I like this framing, but “burden of proof” is also used in other contexts than arguments from ignorance. For example, two philosophers with opposing views on consciousness might plausibly get stuck in the following dialog:
A: If consciousness is reducible, then the Chinese room thinks, Mary can know red, zombies are impossible, etc.; all these things are so wildly counterintuitive that the position that the burden of proof falls on those who claim that consciousness is reducible.
B: Consciousness being irreducible would go so completely against all the scientific knowledge we have gained about the universe that the burden of proof falls on those who assert that.
Here “who has the burden of proof?” seems to be functioning as a non-Bayesian approximation for “whose position has the lowest prior probability?” The one with the lowest prior probability is the one that should give more evidence (have a higher P(E|H)/P(E)) if they want their hypothesis to prevail; in absence of new evidence, the one with the highest prior wins by default. The problem is that if the arguers have genuinely different priors this leads to stalemate, as in the example.
ETA: tl.dr, what Stabilizer said.
So the problem is that the politicians can’t lie well enough??
No, that’s not what he means. Quoting from the post (which I apologize for not linking to before):
Many of the commenters said that my position can’t be right because people will misapply it in dangerous ways. They are right that politicians will misapply it in dangerous ways. In fact, I bet some politicians who wrongfully lie do so because they think that they mistakenly fall under a murderer at the door-type case. But that doesn’t mean that the principle is wrong. It just means that people tend to mess up the application.
So, to recap. Brennan says “lying to voters is the right thing when good results from it”. His critics say, very reasonably, that since politicians and humans in general are biased in their own favor in manifold ways, every politician would surely think that good would result from their lies, so if everyone followed his advice everyone would lie all the time, with disastrous consequences. Brennan replies that this doesn’t mean that “lying is right when good results from it” is false; it just means that due to human fallibilities a better general outcome would be achieved if people didn’t try to do the right thing in this situation but followed the simpler rule of never lying.
My interpretation is that therefore in the post Multiheaded linked to Brennan was not, despite appearances, making a case that actually existing politicians should actually go ahead and lie, but rather making an ivory-tower philosophical point that sometimes them lying would be “the right thing to do” in the abstract sense.

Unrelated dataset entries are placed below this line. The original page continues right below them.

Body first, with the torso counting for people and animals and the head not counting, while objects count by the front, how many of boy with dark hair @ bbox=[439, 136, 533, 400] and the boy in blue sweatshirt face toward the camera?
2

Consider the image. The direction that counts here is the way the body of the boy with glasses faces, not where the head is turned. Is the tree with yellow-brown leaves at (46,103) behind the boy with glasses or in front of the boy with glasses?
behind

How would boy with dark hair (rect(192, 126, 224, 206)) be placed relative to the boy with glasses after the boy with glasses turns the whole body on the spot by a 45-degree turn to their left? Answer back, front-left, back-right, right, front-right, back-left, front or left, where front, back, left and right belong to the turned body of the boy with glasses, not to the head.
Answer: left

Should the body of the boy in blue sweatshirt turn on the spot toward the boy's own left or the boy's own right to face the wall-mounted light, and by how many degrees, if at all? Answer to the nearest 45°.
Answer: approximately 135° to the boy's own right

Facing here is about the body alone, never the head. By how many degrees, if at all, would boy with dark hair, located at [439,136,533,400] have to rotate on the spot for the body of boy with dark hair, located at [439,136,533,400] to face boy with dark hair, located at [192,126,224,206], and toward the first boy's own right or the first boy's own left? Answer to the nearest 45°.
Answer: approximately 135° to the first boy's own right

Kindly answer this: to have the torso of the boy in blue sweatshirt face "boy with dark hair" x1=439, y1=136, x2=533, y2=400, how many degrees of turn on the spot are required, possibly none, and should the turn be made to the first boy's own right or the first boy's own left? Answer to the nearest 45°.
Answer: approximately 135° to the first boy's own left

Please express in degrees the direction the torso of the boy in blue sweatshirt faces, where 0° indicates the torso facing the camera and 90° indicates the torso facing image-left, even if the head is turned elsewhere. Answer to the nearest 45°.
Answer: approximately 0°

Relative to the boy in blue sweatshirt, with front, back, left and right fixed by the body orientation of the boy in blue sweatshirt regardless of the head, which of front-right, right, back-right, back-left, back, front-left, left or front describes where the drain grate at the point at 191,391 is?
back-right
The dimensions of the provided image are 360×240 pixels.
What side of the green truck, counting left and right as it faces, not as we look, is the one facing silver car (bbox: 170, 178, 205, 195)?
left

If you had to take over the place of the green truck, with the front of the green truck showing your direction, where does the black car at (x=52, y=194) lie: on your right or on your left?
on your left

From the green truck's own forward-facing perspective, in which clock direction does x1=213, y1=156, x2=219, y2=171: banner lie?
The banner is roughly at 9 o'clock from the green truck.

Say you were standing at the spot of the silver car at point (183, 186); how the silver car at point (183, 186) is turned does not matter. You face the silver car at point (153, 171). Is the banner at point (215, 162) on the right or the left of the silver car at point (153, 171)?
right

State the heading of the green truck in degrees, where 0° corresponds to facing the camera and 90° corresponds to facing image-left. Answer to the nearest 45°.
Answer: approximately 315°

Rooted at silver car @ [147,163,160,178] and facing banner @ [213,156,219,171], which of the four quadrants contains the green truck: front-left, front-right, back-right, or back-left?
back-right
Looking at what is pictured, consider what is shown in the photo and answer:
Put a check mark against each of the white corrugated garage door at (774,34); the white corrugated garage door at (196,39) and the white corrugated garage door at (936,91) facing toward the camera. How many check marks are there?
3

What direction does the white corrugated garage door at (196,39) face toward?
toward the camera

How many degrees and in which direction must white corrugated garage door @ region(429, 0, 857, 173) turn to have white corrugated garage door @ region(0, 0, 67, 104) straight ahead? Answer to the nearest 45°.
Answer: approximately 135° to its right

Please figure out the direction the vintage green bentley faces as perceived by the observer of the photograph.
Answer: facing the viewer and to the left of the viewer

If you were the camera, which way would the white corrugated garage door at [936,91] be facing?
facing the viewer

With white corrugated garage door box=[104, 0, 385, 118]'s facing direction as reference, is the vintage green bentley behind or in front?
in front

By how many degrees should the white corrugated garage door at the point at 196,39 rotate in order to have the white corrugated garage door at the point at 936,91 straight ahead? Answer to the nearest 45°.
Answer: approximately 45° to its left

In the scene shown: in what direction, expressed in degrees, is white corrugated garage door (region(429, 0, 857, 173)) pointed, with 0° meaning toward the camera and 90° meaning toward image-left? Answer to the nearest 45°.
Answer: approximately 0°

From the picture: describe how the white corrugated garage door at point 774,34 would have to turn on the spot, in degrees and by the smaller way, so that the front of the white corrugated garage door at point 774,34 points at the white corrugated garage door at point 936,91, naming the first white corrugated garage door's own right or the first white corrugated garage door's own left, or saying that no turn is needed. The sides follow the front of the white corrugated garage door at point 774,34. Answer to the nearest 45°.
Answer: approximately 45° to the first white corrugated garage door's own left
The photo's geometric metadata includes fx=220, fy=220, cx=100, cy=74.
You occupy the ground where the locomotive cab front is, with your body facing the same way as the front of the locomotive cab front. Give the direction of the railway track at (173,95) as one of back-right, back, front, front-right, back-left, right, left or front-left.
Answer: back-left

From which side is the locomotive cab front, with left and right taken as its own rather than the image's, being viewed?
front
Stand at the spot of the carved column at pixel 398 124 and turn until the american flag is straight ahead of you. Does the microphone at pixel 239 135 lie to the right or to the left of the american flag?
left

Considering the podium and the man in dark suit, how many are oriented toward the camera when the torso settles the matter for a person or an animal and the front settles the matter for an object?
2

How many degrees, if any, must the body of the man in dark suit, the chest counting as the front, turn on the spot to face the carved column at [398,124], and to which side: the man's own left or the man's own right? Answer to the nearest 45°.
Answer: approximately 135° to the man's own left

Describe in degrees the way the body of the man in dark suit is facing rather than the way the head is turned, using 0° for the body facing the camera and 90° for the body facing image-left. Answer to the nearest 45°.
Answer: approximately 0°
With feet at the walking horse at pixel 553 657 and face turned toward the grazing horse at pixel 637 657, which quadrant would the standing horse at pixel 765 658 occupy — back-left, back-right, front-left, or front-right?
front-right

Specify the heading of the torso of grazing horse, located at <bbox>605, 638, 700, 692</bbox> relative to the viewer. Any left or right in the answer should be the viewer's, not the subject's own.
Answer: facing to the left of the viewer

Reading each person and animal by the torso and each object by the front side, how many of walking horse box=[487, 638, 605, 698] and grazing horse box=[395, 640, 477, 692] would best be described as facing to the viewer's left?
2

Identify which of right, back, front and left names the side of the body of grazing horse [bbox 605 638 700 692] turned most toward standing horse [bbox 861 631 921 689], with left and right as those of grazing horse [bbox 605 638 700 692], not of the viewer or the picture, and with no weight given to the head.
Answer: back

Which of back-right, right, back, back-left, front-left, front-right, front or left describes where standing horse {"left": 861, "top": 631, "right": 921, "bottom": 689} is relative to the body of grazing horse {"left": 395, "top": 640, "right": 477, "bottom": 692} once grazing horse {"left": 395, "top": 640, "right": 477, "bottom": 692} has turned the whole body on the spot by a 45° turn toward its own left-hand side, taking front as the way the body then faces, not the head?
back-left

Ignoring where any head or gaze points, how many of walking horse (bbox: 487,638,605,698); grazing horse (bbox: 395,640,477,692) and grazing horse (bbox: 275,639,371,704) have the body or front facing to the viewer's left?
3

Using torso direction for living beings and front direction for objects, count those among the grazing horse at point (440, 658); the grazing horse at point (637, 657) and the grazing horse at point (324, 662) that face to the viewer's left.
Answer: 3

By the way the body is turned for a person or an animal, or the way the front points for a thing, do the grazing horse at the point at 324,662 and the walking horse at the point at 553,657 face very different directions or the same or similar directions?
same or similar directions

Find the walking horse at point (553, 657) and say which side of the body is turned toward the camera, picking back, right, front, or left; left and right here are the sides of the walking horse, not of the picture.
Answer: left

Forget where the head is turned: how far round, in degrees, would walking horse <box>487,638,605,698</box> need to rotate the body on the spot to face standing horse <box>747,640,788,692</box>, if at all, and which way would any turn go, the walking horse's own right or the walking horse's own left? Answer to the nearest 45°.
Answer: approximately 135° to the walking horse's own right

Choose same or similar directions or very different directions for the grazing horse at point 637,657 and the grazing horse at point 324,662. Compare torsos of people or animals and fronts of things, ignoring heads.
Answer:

A lot of the superficial evilness and stupidity is softened by the follow-up post, where in reply to the objection that politicians uniformly following this principle would result in a much worse situation, he says:
The fact that most people would botch applying a theory does not show that the theory is wrong. So, for instance, suppose—as is often argued—that most people would misapply utilitarian moral standards. Perhaps applying utilitarianism is too hard for the common person. Even if so, this does not invalidate utilitarianism. As David Brink notes, utilitarian moral theory means to provide a criterion of right, not a method for making decisions.
So maybe he just meant that in some situations the “objectively right” action is to lie to voters, without actually recommending that politicians go out and do it (just as most utilitarians would not recommend that people try to always act like strict naive utilitarians).